【神戸】元スペイン代表FWの動き出しに絶賛の声も!! 魔術師不在で見えた新戦力ビジャと周囲のフィット感は?

2019年02月14日 飯間 健

ビジャが初瀬に語った“狙い”とは?

13日の練習試合・光州FC戦で移籍後初ゴールを決めたビジャ。果たして、22日の開幕戦ではさらにチームへのフィットが進んでいるだろうか。写真:徳原隆元

 今季も大型補強を敢行した神戸は2月13日、光州(韓国2部)と沖縄キャンプ総仕上げの練習試合を行なった。練習試合3試合目にして、元スペイン代表FWダビド・ビジャが直接FKで移籍後初得点。4-1の勝利を収めた。

 もっとも開幕前の結果がそのままシーズンに持ち込まれるわけはない。ここで重要なのは内容。特に「周りの選手と擦り合わせをしていくこと。自分のコンディションを整えていくこと。そのためには練習試合は大事になる」と口にしていたビジャと、日本人選手との連係面だ。この試合ではコンディションを考慮されたと見られる元スペイン代表MFのアンドレス・イニエスタが欠場したが、ほぼベストメンバーが出場。スペイン代表やバルセロナでのチームメイトで"あうんの呼吸"で分かり合える「魔術師」がいないことは、逆にビジャと他の選手との融合を窺う上で大きな物差しとなった。
 
 結論から言えば、もう少し時間が掛かる。

 沖縄キャンプ2日目の11日、今季加入したDF初瀬亮は「『ボールに寄ってきた時でもオレが狙っているのは、まずは裏(のスペース)だから』と言われています」と、ビジャが狙いとするところを明かしてくれた。一方、MF郷家友太は「ボールを持った時に抜群の動き出しをしてくれている」と絶賛。その言葉通り、センターフォワードに入ったビジャは最終ラインと駆け引きしながら何度も飛び出す動きを見せていた。ただタイミングがひとつ遅れてオフサイドになってしまったり、パスが相手DFに引っ掛かるシーンも見て取れた。

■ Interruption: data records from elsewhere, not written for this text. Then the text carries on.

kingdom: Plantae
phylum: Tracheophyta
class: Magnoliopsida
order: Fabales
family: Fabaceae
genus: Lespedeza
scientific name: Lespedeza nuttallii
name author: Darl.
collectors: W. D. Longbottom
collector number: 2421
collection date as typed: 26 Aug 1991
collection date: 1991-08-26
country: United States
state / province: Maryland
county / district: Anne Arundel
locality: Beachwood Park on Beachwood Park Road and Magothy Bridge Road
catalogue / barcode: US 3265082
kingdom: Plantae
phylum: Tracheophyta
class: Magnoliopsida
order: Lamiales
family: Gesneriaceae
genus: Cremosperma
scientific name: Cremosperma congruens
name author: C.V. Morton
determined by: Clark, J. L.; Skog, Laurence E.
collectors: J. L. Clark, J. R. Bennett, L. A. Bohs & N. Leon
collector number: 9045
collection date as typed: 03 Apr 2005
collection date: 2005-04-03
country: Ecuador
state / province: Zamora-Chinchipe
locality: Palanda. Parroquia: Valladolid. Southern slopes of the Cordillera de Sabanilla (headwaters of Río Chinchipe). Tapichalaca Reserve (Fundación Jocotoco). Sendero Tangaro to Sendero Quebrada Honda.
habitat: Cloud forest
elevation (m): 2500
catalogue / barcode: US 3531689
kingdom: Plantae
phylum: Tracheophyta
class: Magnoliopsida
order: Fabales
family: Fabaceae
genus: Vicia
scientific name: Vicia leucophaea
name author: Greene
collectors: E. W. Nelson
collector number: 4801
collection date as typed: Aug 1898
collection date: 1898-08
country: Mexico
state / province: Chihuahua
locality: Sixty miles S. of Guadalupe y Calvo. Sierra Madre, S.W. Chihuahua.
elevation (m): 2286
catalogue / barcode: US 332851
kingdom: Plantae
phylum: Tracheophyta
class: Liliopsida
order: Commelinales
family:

 クロスの上げ方に関しても、まだ試行錯誤しているようだった。初瀬は「自分からビジャにはクロスを入れる時のゴール前の入り方」を要求していると話していたが、基本的にはビジャはGKの前に飛び込むのではなく、ファーサイドでタイミングを図っていることが多かった。
 
 ただ、34分には元日本代表DF西大伍のクロスから強烈なヘディングシュートを放ったように(光州GKの好セーブに阻まれたが)、瞬間的なポジション取りは"さすが"の一言。「ゴール前の人数が揃っていなければ、無理にクロスは上げなくて良い」というポリシーを持っているフアン・マヌエル・リージョ監督の戦術下、得点確率の低いクロスは少ないだろう。とはいえ、ピンポイントですべてを合わせるのは困難なだけにニアサイドの"潰れ役"になる選手は欲しいところだ。

 米国ツアーから始まった長期のキャンプは13日で終了。ここからは練習試合の予定がなく、15日からは地元・神戸で調整を続けていくことになる。リーグ開幕・C大阪戦まで残り1週間強。新戦力ビジャが盟友イニエスタ以外とのコンビネーションをどこまで確立できるかが重要になる。